I looked at the email and really didn't understand what you wanted the
library to do that it doesn't already do. I could have starting a back and
forth trying to figure this out, but I think it would better just to
summarize what the library does do.

The library saves and restores any data structures which can be represented
in C++.

Soooooooo. If you have some dataset which cannot fit into memory all at
once, its not really representable as a C++ data structure. What you would
have is a C++ data structure for handling data too large to fit all at once
in memory. Presumably you already have some sort of infrastructure for
handling this data (or plan to build one). If what you are asking is
whether serialization library provides such an infrastructure, the answer
would be No - it does not.

Howeever, it might still be helpful.
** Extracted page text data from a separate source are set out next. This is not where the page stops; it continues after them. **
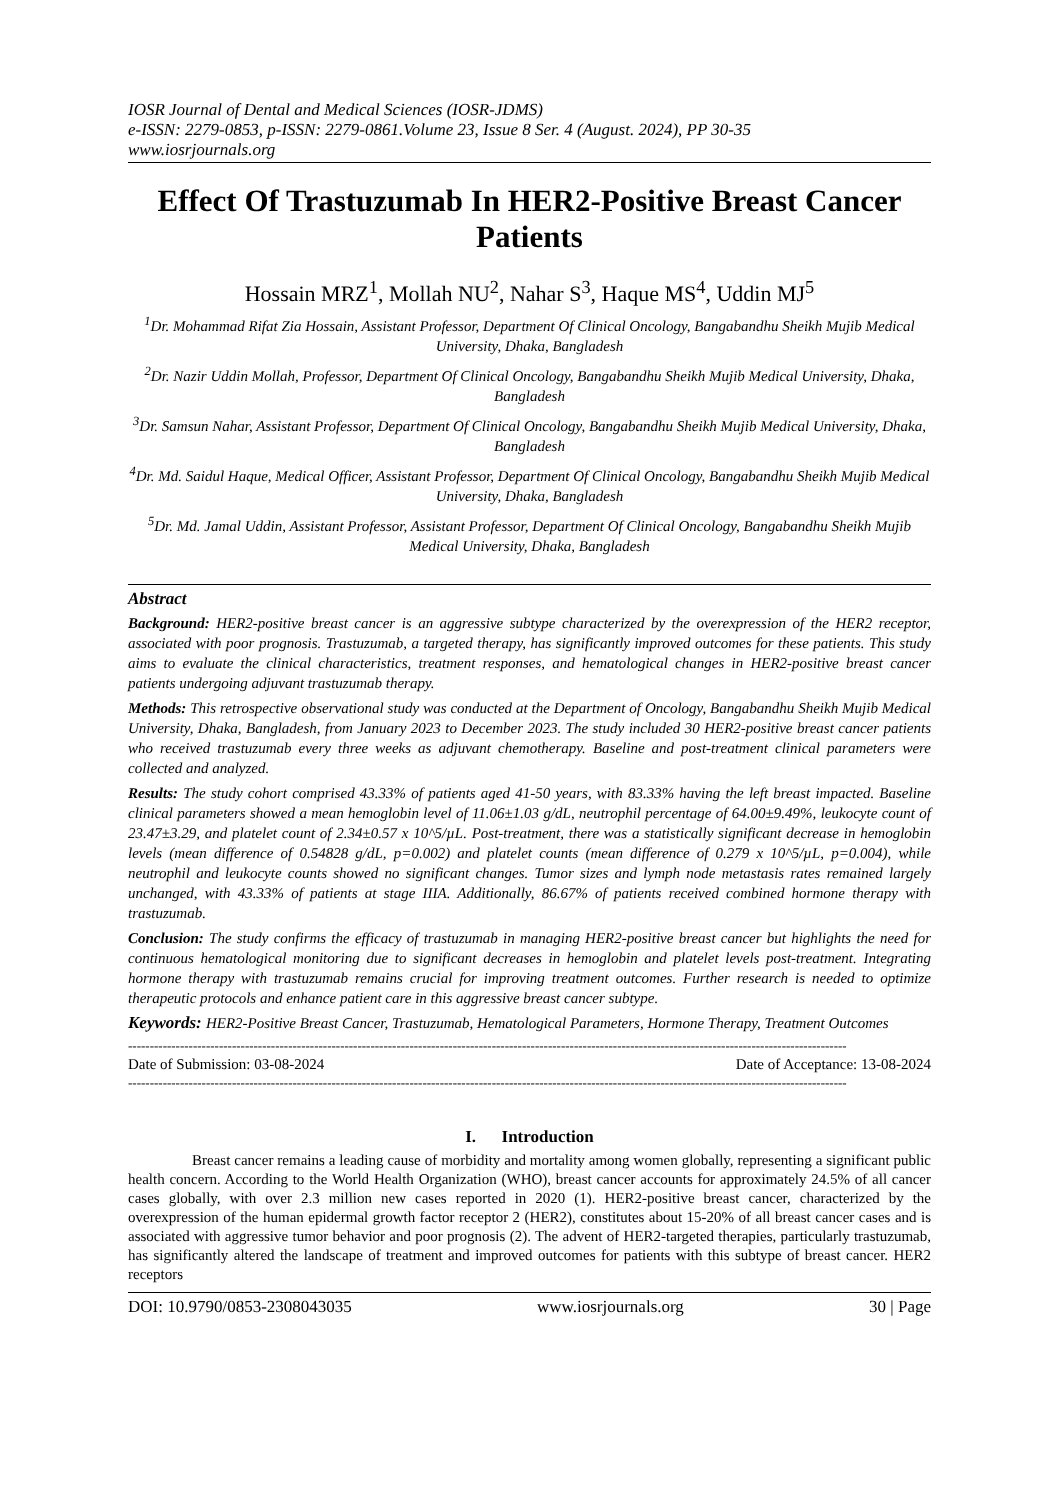IOSR Journal of Dental and Medical Sciences (IOSR-JDMS)
e-ISSN: 2279-0853, p-ISSN: 2279-0861.Volume 23, Issue 8 Ser. 4 (August. 2024), PP 30-35
www.iosrjournals.org
Effect Of Trastuzumab In HER2-Positive Breast Cancer Patients
Hossain MRZ<sup>1</sup>, Mollah NU<sup>2</sup>, Nahar S<sup>3</sup>, Haque MS<sup>4</sup>, Uddin MJ<sup>5</sup>
<sup>1</sup> Dr. Mohammad Rifat Zia Hossain, Assistant Professor, Department Of Clinical Oncology, Bangabandhu Sheikh Mujib Medical University, Dhaka, Bangladesh
<sup>2</sup> Dr. Nazir Uddin Mollah, Professor, Department Of Clinical Oncology, Bangabandhu Sheikh Mujib Medical University, Dhaka, Bangladesh
<sup>3</sup> Dr. Samsun Nahar, Assistant Professor, Department Of Clinical Oncology, Bangabandhu Sheikh Mujib Medical University, Dhaka, Bangladesh
<sup>4</sup> Dr. Md. Saidul Haque, Medical Officer, Assistant Professor, Department Of Clinical Oncology, Bangabandhu Sheikh Mujib Medical University, Dhaka, Bangladesh
<sup>5</sup> Dr. Md. Jamal Uddin, Assistant Professor, Assistant Professor, Department Of Clinical Oncology, Bangabandhu Sheikh Mujib Medical University, Dhaka, Bangladesh
Abstract
Background: HER2-positive breast cancer is an aggressive subtype characterized by the overexpression of the HER2 receptor, associated with poor prognosis. Trastuzumab, a targeted therapy, has significantly improved outcomes for these patients. This study aims to evaluate the clinical characteristics, treatment responses, and hematological changes in HER2-positive breast cancer patients undergoing adjuvant trastuzumab therapy.
Methods: This retrospective observational study was conducted at the Department of Oncology, Bangabandhu Sheikh Mujib Medical University, Dhaka, Bangladesh, from January 2023 to December 2023. The study included 30 HER2-positive breast cancer patients who received trastuzumab every three weeks as adjuvant chemotherapy. Baseline and post-treatment clinical parameters were collected and analyzed.
Results: The study cohort comprised 43.33% of patients aged 41-50 years, with 83.33% having the left breast impacted. Baseline clinical parameters showed a mean hemoglobin level of 11.06±1.03 g/dL, neutrophil percentage of 64.00±9.49%, leukocyte count of 23.47±3.29, and platelet count of 2.34±0.57 x 10^5/µL. Post-treatment, there was a statistically significant decrease in hemoglobin levels (mean difference of 0.54828 g/dL, p=0.002) and platelet counts (mean difference of 0.279 x 10^5/µL, p=0.004), while neutrophil and leukocyte counts showed no significant changes. Tumor sizes and lymph node metastasis rates remained largely unchanged, with 43.33% of patients at stage IIIA. Additionally, 86.67% of patients received combined hormone therapy with trastuzumab.
Conclusion: The study confirms the efficacy of trastuzumab in managing HER2-positive breast cancer but highlights the need for continuous hematological monitoring due to significant decreases in hemoglobin and platelet levels post-treatment. Integrating hormone therapy with trastuzumab remains crucial for improving treatment outcomes. Further research is needed to optimize therapeutic protocols and enhance patient care in this aggressive breast cancer subtype.
Keywords: HER2-Positive Breast Cancer, Trastuzumab, Hematological Parameters, Hormone Therapy, Treatment Outcomes
----------------------------------------------------------------------------------------------------------------------------------------------------------------------
Date of Submission: 03-08-2024 Date of Acceptance: 13-08-2024
----------------------------------------------------------------------------------------------------------------------------------------------------------------------
I. Introduction
Breast cancer remains a leading cause of morbidity and mortality among women globally, representing a significant public health concern. According to the World Health Organization (WHO), breast cancer accounts for approximately 24.5% of all cancer cases globally, with over 2.3 million new cases reported in 2020 (1). HER2-positive breast cancer, characterized by the overexpression of the human epidermal growth factor receptor 2 (HER2), constitutes about 15-20% of all breast cancer cases and is associated with aggressive tumor behavior and poor prognosis (2). The advent of HER2-targeted therapies, particularly trastuzumab, has significantly altered the landscape of treatment and improved outcomes for patients with this subtype of breast cancer. HER2 receptors
DOI: 10.9790/0853-2308043035 www.iosrjournals.org 30 | Page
Suppose you have some sort set up some
sort of code for paging, on-demand load or what ever implemented in C++
which pointed to or managed some sort of off-line storage, the C++
implemenation could save its state and restore it which seems to me would be
what you want.

Its also possible that the serialization library might be used to save and
restore pieces at a time.

Sooooo, I don't think the serialization library addresses what you want, but
it may (or may not) be helpful in achieving your goal.

Robert Ramey

"Sean Cavanaugh" <worksonmymachine_at_[hidden]> wrote in message
news:3ae31ecb0707050116w698de581pf1420f0b7ddce612_at_mail.gmail.com...
I'm a bit new to boost and am trying to determine if I can coax the existing
boost serialization system to work for a fairly standard asset loading
system. Assets in my domain of game programming are things such as bitmaps,
model geometry, audio data, shaders, and various chunks of meta data
attached to them. The quantity of such data should always be assumed to
vastly exceed the ability to load it all at once, which means getting sneaky
when dealing with persistence. From my point of view the
boost::serialization code is missing a lot of important features, so I am
kind of surprised that they are not there.